The company has gained an immediate benefit by using the facility for secure remote storage and backup of its data assets. It now plans to develop pattern recognition software and tools for visualizing complex data sets.

The company’s strategy, Humphery-Smith said, is to add value to drug development, particularly the development of therapeutic antibodies. “Our business model is not focused on biocomputing. We need to do it to realize our business objective.”

One of its aims is to bring greater predictability to drug development by analyzing interactions between drug candidates and all potential targets. “We have never been able to expose the [candidate] drugs to the human proteome,” he said.

The company is developing peptide, protein and antibody microarrays for expression profiling of diseased and healthy tissues. It already has 1,000 human genes, which encode proteins primarily associated with heart disease, cancer and cellular communication, expressed in E. coli. Those are now ready to be packaged on an array. By the year’s end, the company aims to have several thousand human genes available in bacterial, yeast and insect expression systems.

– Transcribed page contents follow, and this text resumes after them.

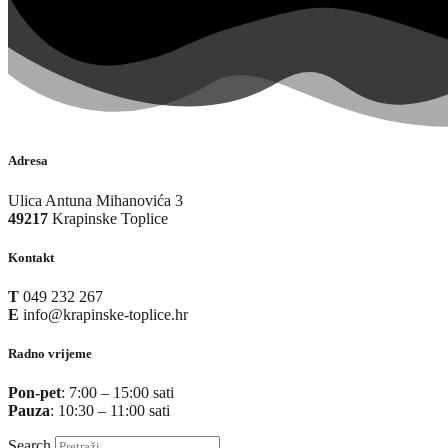
Adresa
Ulica Antuna Mihanovića 3
49217
Krapinske Toplice
Kontakt
T
049 232 267
E
info@krapinske-toplice.hr
Radno vrijeme
Pon-pet
: 7:00 – 15:00 sati
Pauza
: 10:30 – 11:00 sati
Search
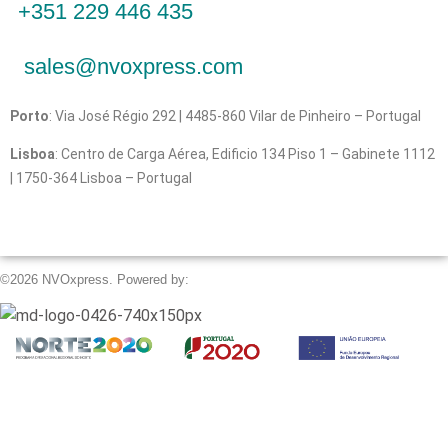
+351 229 446 435
sales@nvoxpress.com
Porto
: Via José Régio 292 | 4485-860 Vilar de Pinheiro – Portugal
Lisboa
: Centro de Carga Aérea, Edificio 134 Piso 1 – Gabinete 1112
| 1750-364 Lisboa – Portugal
©2026 NVOxpress. Powered by:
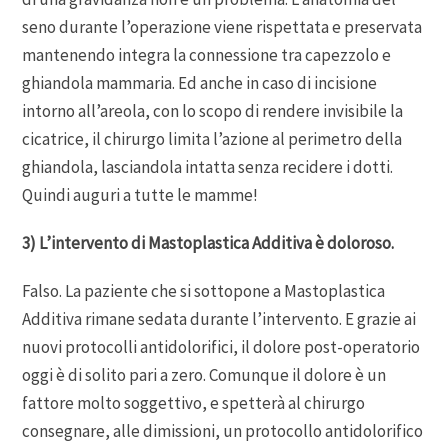
seno durante l’operazione viene rispettata e preservata
mantenendo integra la connessione tra capezzolo e
ghiandola mammaria. Ed anche in caso di incisione
intorno all’areola, con lo scopo di rendere invisibile la
cicatrice, il chirurgo limita l’azione al perimetro della
ghiandola, lasciandola intatta senza recidere i dotti.
Quindi auguri a tutte le mamme!
3) L’intervento di Mastoplastica Additiva è doloroso.
Falso. La paziente che si sottopone a Mastoplastica
Additiva rimane sedata durante l’intervento. E grazie ai
nuovi protocolli antidolorifici, il dolore post-operatorio
oggi è di solito pari a zero. Comunque il dolore è un
fattore molto soggettivo, e spetterà al chirurgo
consegnare, alle dimissioni, un protocollo antidolorifico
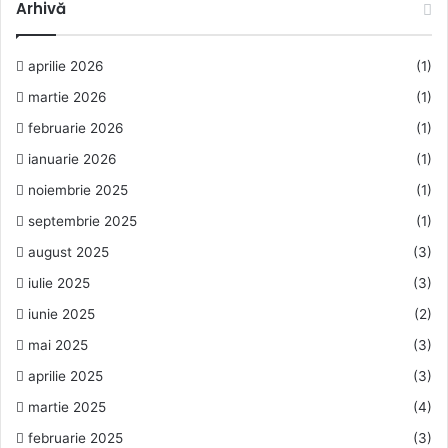
Arhivă
aprilie 2026
(1)
martie 2026
(1)
februarie 2026
(1)
ianuarie 2026
(1)
noiembrie 2025
(1)
septembrie 2025
(1)
august 2025
(3)
iulie 2025
(3)
iunie 2025
(2)
mai 2025
(3)
aprilie 2025
(3)
martie 2025
(4)
februarie 2025
(3)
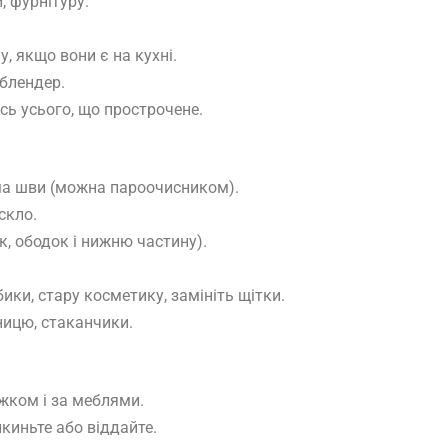
, фурнітуру.
 якщо вони є на кухні.
 блендер.
есь усього, що прострочене.
рема шви (можна пароочисником).
скло.
, ободок і нижню частину).
ики, стару косметику, замініть щітки.
ницю, стаканчики.
іжком і за меблями.
икиньте або віддайте.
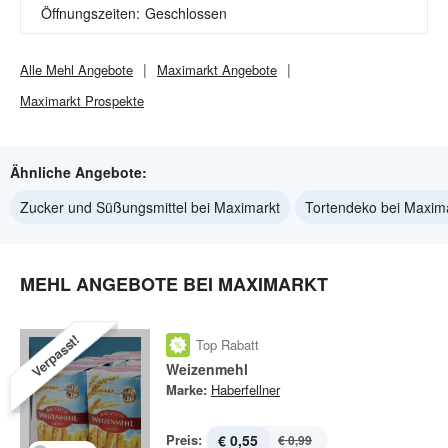
Öffnungszeiten:
Geschlossen
Alle
Mehl
Angebote
Maximarkt
Angebote
Maximarkt
Prospekte
Ähnliche Angebote:
Zucker und Süßungsmittel bei Maximarkt
Tortendeko bei Maxim
MEHL ANGEBOTE BEI MAXIMARKT
Verpasst!
Top Rabatt
Weizenmehl
Marke:
Haberfellner
Preis:
€ 0,55
€ 0,99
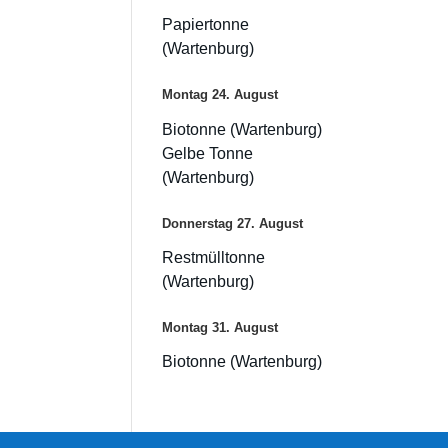
Papiertonne
(Wartenburg)
Montag
24.
August
Biotonne (Wartenburg)
Gelbe Tonne
(Wartenburg)
Donnerstag
27.
August
Restmülltonne
(Wartenburg)
Montag
31.
August
Biotonne (Wartenburg)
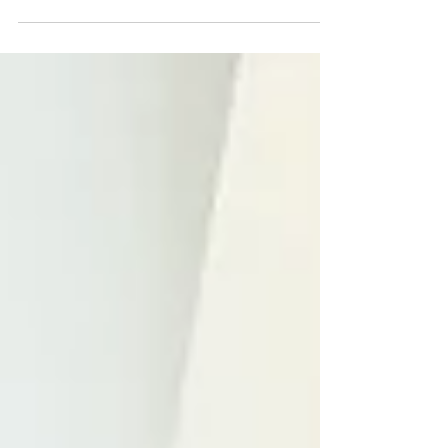
or Ordered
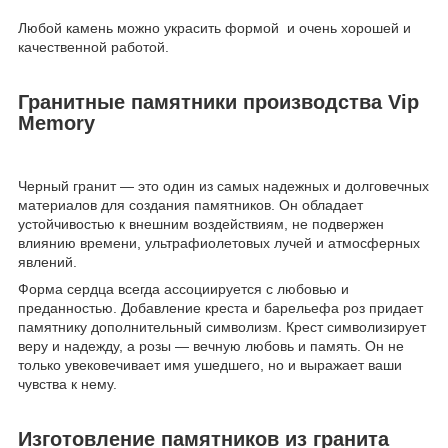
Любой камень можно украсить формой и очень хорошей и
качественной работой.
Гранитные памятники производства Vip
Memory
Черный гранит — это один из самых надежных и долговечных
материалов для создания памятников. Он обладает
устойчивостью к внешним воздействиям, не подвержен
влиянию времени, ультрафиолетовых лучей и атмосферных
явлений.
Форма сердца всегда ассоциируется с любовью и
преданностью. Добавление креста и барельефа роз придает
памятнику дополнительный символизм. Крест символизирует
веру и надежду, а розы — вечную любовь и память. Он не
только увековечивает имя ушедшего, но и выражает ваши
чувства к нему.
Изготовление памятников из гранита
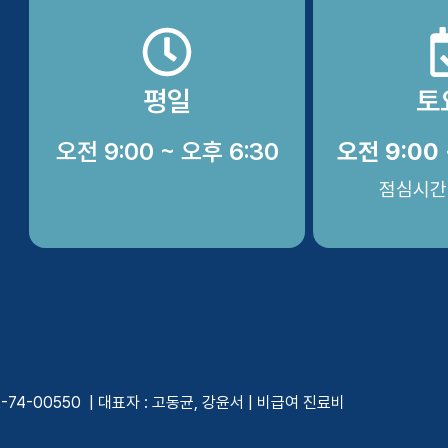
평일
토
오전 9:00 ~ 오후 6:30
오전 9:00 
점심시간
4-00550 | 대표자 : 고동균, 강윤서 |
비급여 진료비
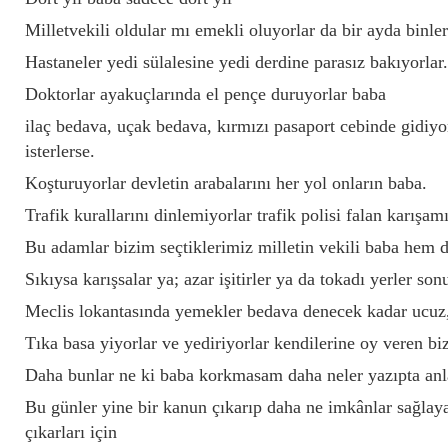
Milletvekili oldular mı emekli oluyorlar da bir ayda binler
Hastaneler yedi sülalesine yedi derdine parasız bakıyorlar.
Doktorlar ayakuçlarında el pençe duruyorlar baba
ilaç bedava, uçak bedava, kırmızı pasaport cebinde gidiyo
isterlerse.
Koşturuyorlar devletin arabalarını her yol onların baba.
Trafik kurallarını dinlemiyorlar trafik polisi falan karışa
Bu adamlar bizim seçtiklerimiz milletin vekili baba hem 
Sıkıysa karışsalar ya; azar işitirler ya da tokadı yerler son
Meclis lokantasında yemekler bedava denecek kadar ucuz
Tıka basa yiyorlar ve yediriyorlar kendilerine oy veren bi
Daha bunlar ne ki baba korkmasam daha neler yazıpta anla
Bu günler yine bir kanun çıkarıp daha ne imkânlar sağlay
çıkarları için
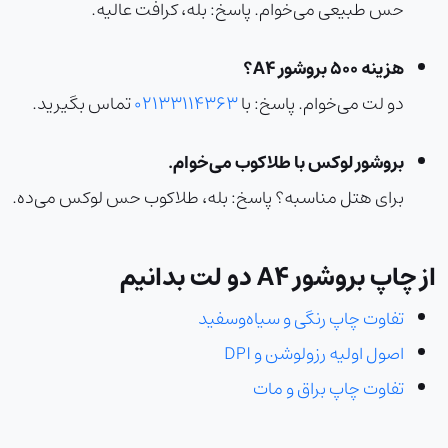
حس طبیعی می‌خوام.
پاسخ:
بله، کرافت عالیه.
هزینه ۵۰۰ بروشور A4؟
دو لت می‌خوام.
پاسخ:
با
02133114363
تماس بگیرید.
بروشور لوکس با طلاکوب می‌خوام.
برای هتل مناسبه؟
پاسخ:
بله، طلاکوب حس لوکس می‌ده.
از چاپ بروشور A4 دو لت بدانیم
تفاوت چاپ رنگی و سیاه‌وسفید
اصول اولیه رزولوشن و DPI
تفاوت چاپ براق و مات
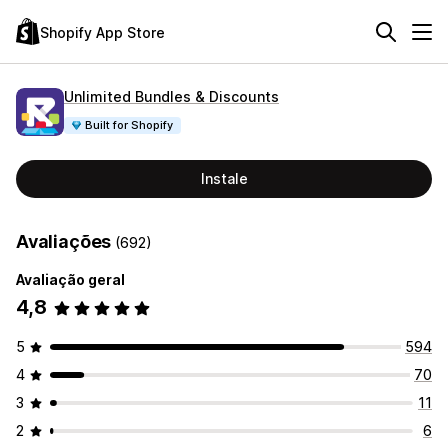
Shopify App Store
Unlimited Bundles & Discounts
Built for Shopify
Instale
Avaliações
(692)
Avaliação geral
4,8
5
594
4
70
3
11
2
6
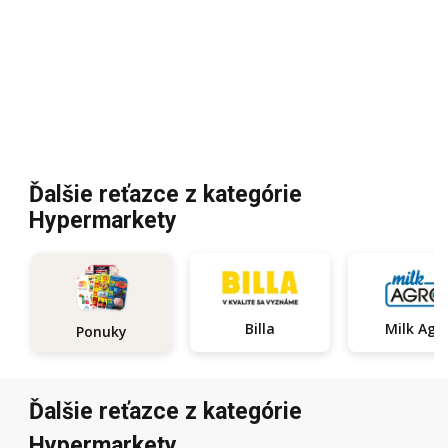
Ďalšie reťazce z kategórie
Hypermarkety
Billa
Milk Agr
Ponuky
Ďalšie reťazce z kategórie
Hypermarkety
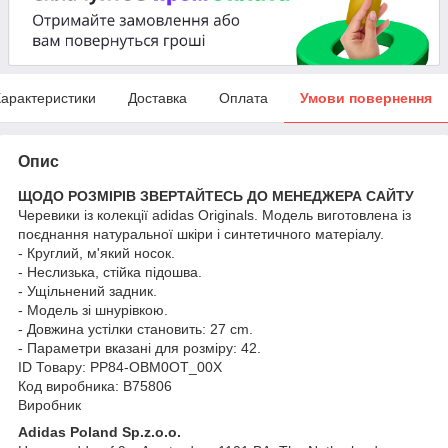
арактеристики
Доставка
Оплата
Умови повернення
Опис
ЩОДО РОЗМІРІВ ЗВЕРТАЙТЕСЬ ДО МЕНЕДЖЕРА САЙТУ
Черевики із колекції adidas Originals. Модель виготовлена із
поєднання натуральної шкіри і синтетичного матеріалу.
- Круглий, м'який носок.
- Неслизька, стійка підошва.
- Ущільнений задник.
- Модель зі шнурівкою.
- Довжина устілки становить: 27 cm.
- Параметри вказані для розміру: 42.
ID Товару: PP84-OBM0OT_00X
Код виробника: B75806
Виробник
Adidas Poland Sp.z.o.o.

“Once you’ve done it in one vector, it’s a hundred times easier to do it in another system,” Humphery-Smith said.

Last year, Glaucus entered a three-way collaboration with Medarex Inc., of Princeton, N.J., and its European offshoot, Genmab A/S, of Copenhagen, Denmark, based on Medarex’s HuMab human monoclonal antibody development platform. It aims to use the HuMab technology to construct a warehouse of antibodies that recognize the entire proteome and that can be used for signature profiling of human tissues in different physiological states. “You’re building a repertoire of potential human therapeutic agents,” Humphery-Smith said.

Humphery-Smith, who is a co-founder of the Human Proteome Project, also holds a chair in proteomics at the University of Utrecht. He relocated from Macquarie University in Sydney, Australia, to establish Glaucus in July 2000. The company raised US$8 million in first-round funding. “We are looking to close a Series B round soon,” Humphery-Smith said.